Ultimately, as generative AI scales out, not all the compute can be done in centralised datacentres, therefore increasingly inference has to be done locally on edge devices, has lower latency (delays) and is better able to protect personal data. Qualcomm is currently demonstrating the ability to inference Meta’s LLaMA large language model on a smartphone. nVIDIA has also demonstrated that the complexity of AI requires a full stack (complete) solution so the innovation will not just be in hardware but also in software, for example its new Hopper chips have a transformer software engine that intelligently balances the trade-off between computational precision and accuracy to maximise the speed AI models can be trained.

Summing it all up, we believe the next major compute wave is upon us with the inflection in generative AI and the tectonic trends outlined above will create a wealth of broader investment opportunities over time across a number of companies that are well positioned to benefit.

¹nVIDIA financial results first quarter fiscal year 2024, announced 24 May 2023.

DEFINITIONS

AI inference: the first phase of machine learning is the training phase where intelligence is developed by recording, storing, and labeling information. In the second phase, the inference engine applies logical rules to the knowledge base to evaluate and analyse new information, which can be used to augment human decision making.

Compute: relates to processing power, memory, networking, storage, and other resources required for the computational success of any programme.
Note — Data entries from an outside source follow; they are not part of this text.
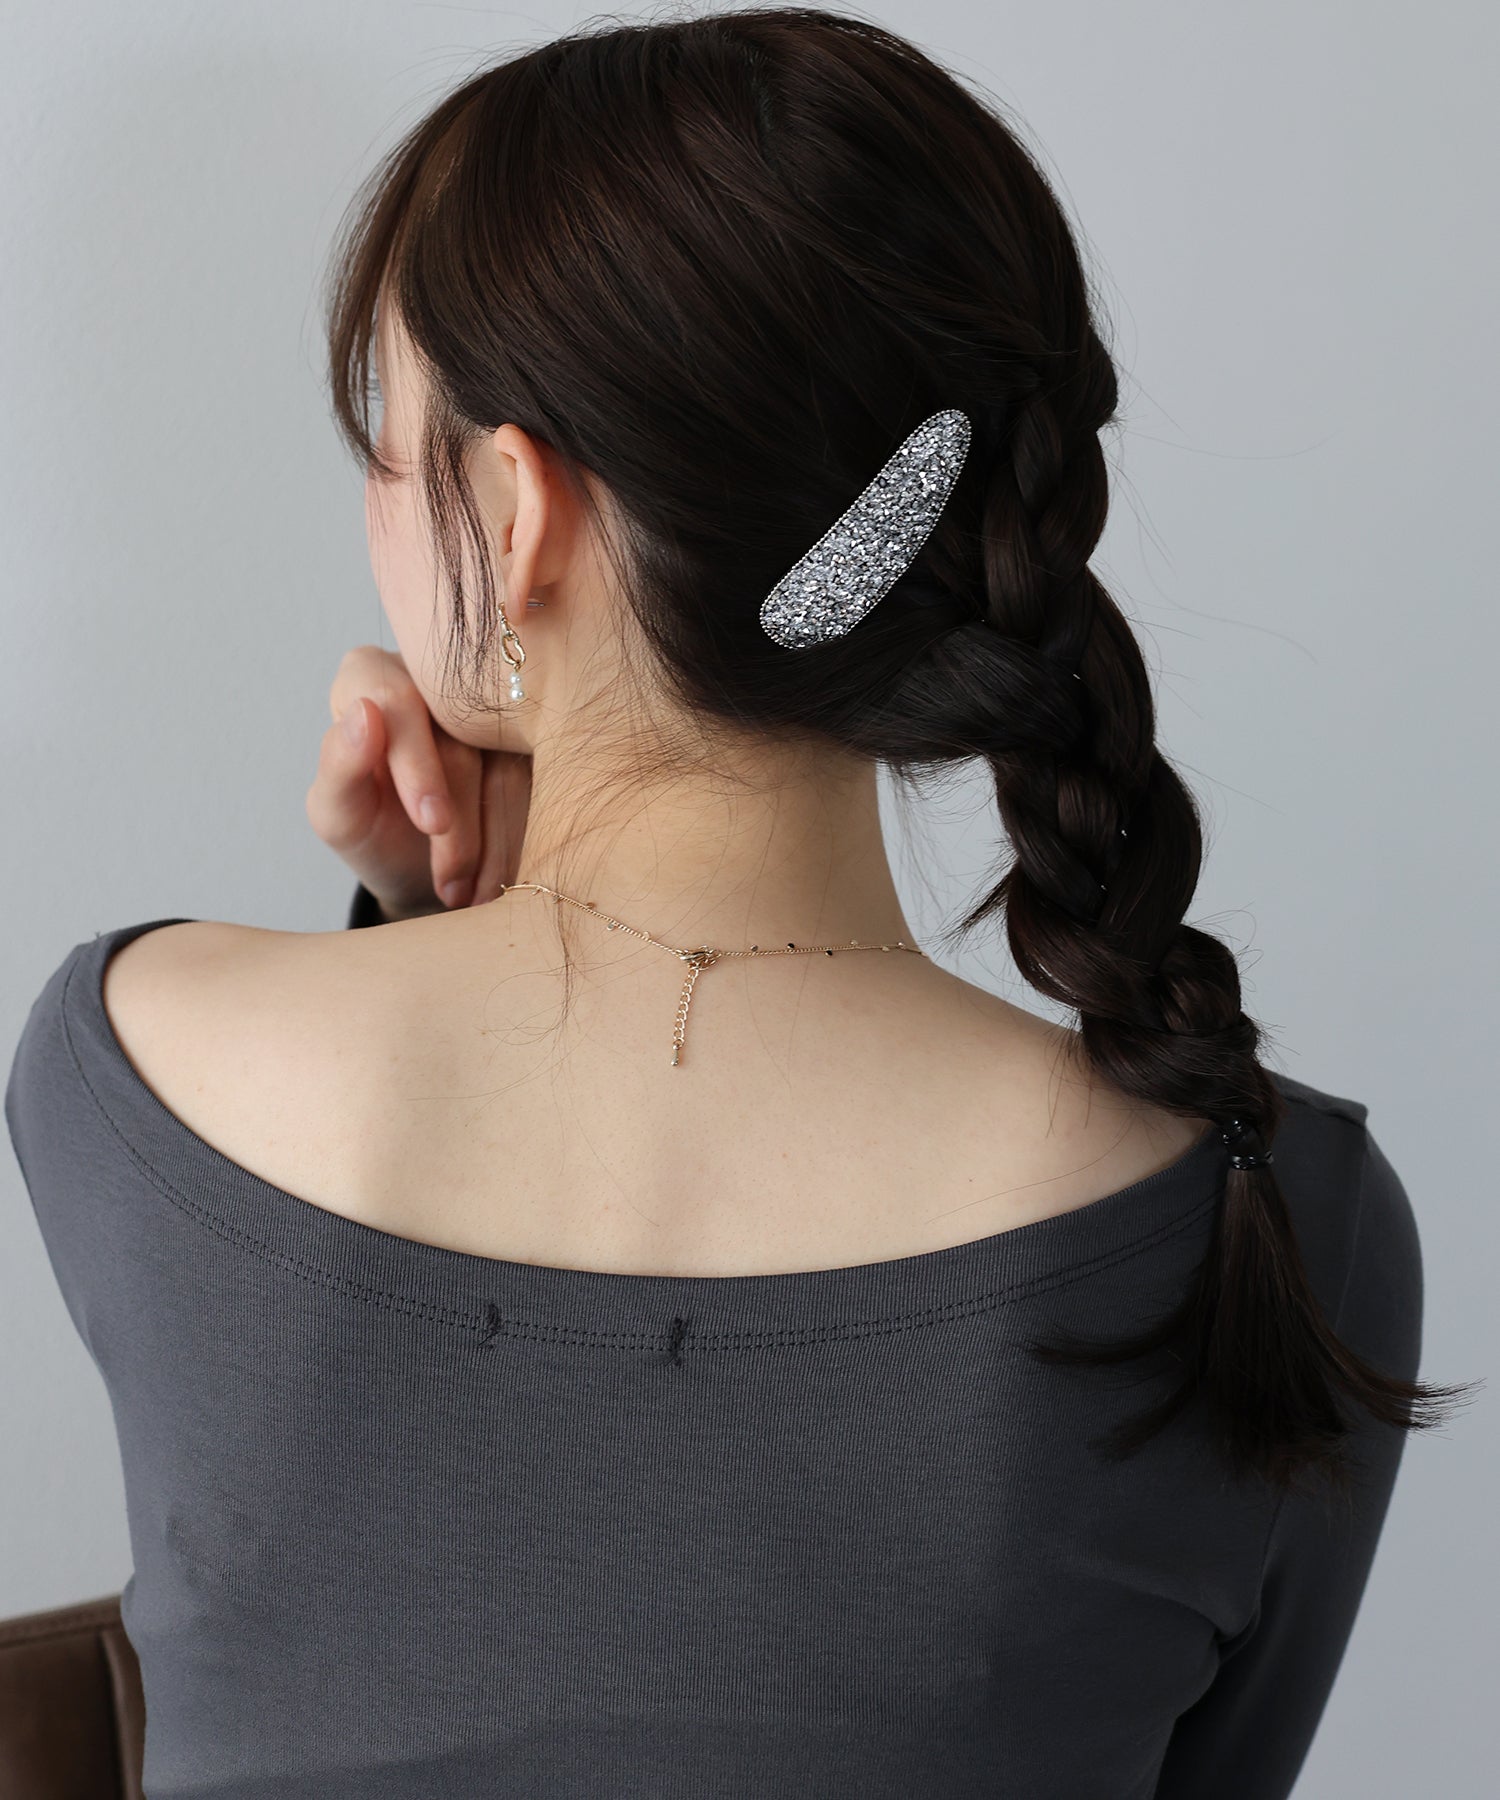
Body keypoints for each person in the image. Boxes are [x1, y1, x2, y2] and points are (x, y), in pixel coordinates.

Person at [4, 9, 1470, 1795]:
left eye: (388, 434)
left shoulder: (125, 1070)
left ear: (517, 510)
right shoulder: (1277, 1217)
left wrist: (434, 925)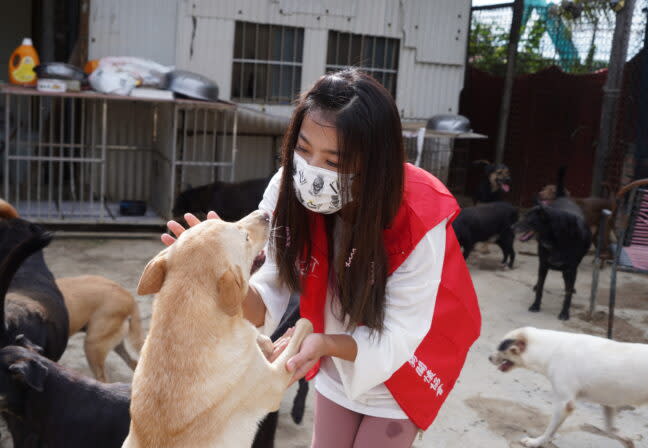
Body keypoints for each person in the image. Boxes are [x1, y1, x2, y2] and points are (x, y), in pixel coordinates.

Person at [163, 68, 481, 448]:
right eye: (302, 149)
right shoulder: (286, 187)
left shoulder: (419, 215)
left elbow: (400, 333)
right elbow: (268, 295)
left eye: (334, 162)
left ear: (376, 162)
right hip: (332, 342)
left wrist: (328, 343)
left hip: (410, 354)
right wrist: (216, 277)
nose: (313, 171)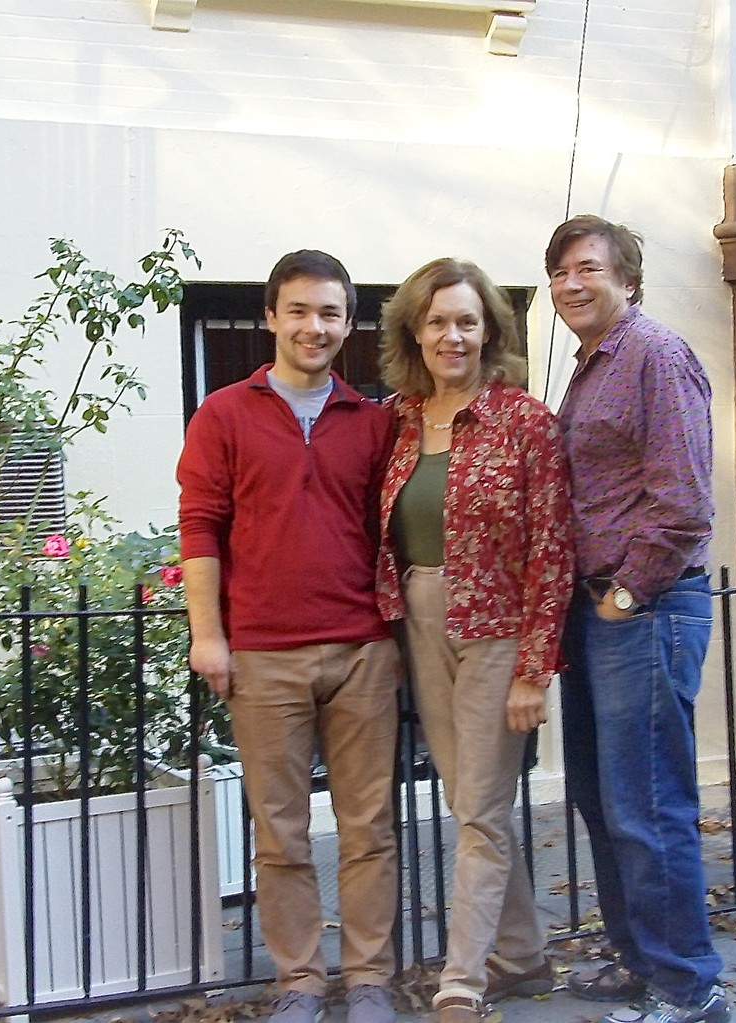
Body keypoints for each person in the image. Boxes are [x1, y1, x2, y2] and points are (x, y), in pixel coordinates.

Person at [177, 250, 400, 1023]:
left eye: (331, 313)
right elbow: (200, 527)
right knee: (280, 833)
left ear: (348, 322)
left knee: (370, 827)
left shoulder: (373, 422)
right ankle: (299, 980)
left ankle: (369, 974)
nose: (315, 326)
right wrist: (208, 634)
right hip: (263, 655)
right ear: (271, 316)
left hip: (363, 650)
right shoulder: (224, 414)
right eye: (299, 310)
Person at [372, 258, 574, 1023]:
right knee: (469, 800)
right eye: (436, 321)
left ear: (489, 329)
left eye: (466, 320)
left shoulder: (524, 420)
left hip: (495, 627)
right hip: (421, 616)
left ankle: (463, 978)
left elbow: (553, 550)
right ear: (414, 332)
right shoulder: (393, 420)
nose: (452, 335)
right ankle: (522, 955)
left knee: (481, 808)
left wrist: (534, 670)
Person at [545, 216, 731, 1023]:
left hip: (646, 608)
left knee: (649, 806)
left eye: (587, 267)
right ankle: (643, 964)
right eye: (558, 272)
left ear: (628, 279)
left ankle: (689, 990)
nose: (570, 283)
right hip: (597, 616)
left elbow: (684, 501)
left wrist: (626, 594)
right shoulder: (593, 368)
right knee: (603, 798)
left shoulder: (656, 354)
CPU: the central processing unit is the control center that runs the machine’s operating system and apps by interpreting, processing and executing instructions from hardware and software programmes.

Edge device: a network component responsible for connecting the local area network to an external and wide area network.

FGPA: Field Programmable Gate Arrays are integrated circuits often sold off-the-shelf that provide customers the ability to reconfigure the hardware to meet specific use case requirements after the manufacturing process, including upgrades and bug fixes.

GPU: a graphics processing unit performs complex mathematical and geometric calculations that are necessary for graphics rendering.

Hyperscalers: companies that provide infrastructure for cloud, networking, and internet services at scale. Examples include Google Cloud, Microsoft Azure, Meta Platforms, Alibaba Cloud, and Amazon Web Services (AWS).

Moore’s Law: coined in 1965 by Intel co-founder Gordon E. Moore, it is the ability to roughly double the number of transistors that can fit onto a chip (aka integrated circuit), enabling technology to become smaller, faster, and cheaper over time.

More than Moore: instead of “more Moore” (further miniaturisation), “more than Moore” addresses the physical limitations of Moore’s Law by combining digital and non-digital functions on the same chip.

Workload: the amount of processing that a computer has been given to do at a given time.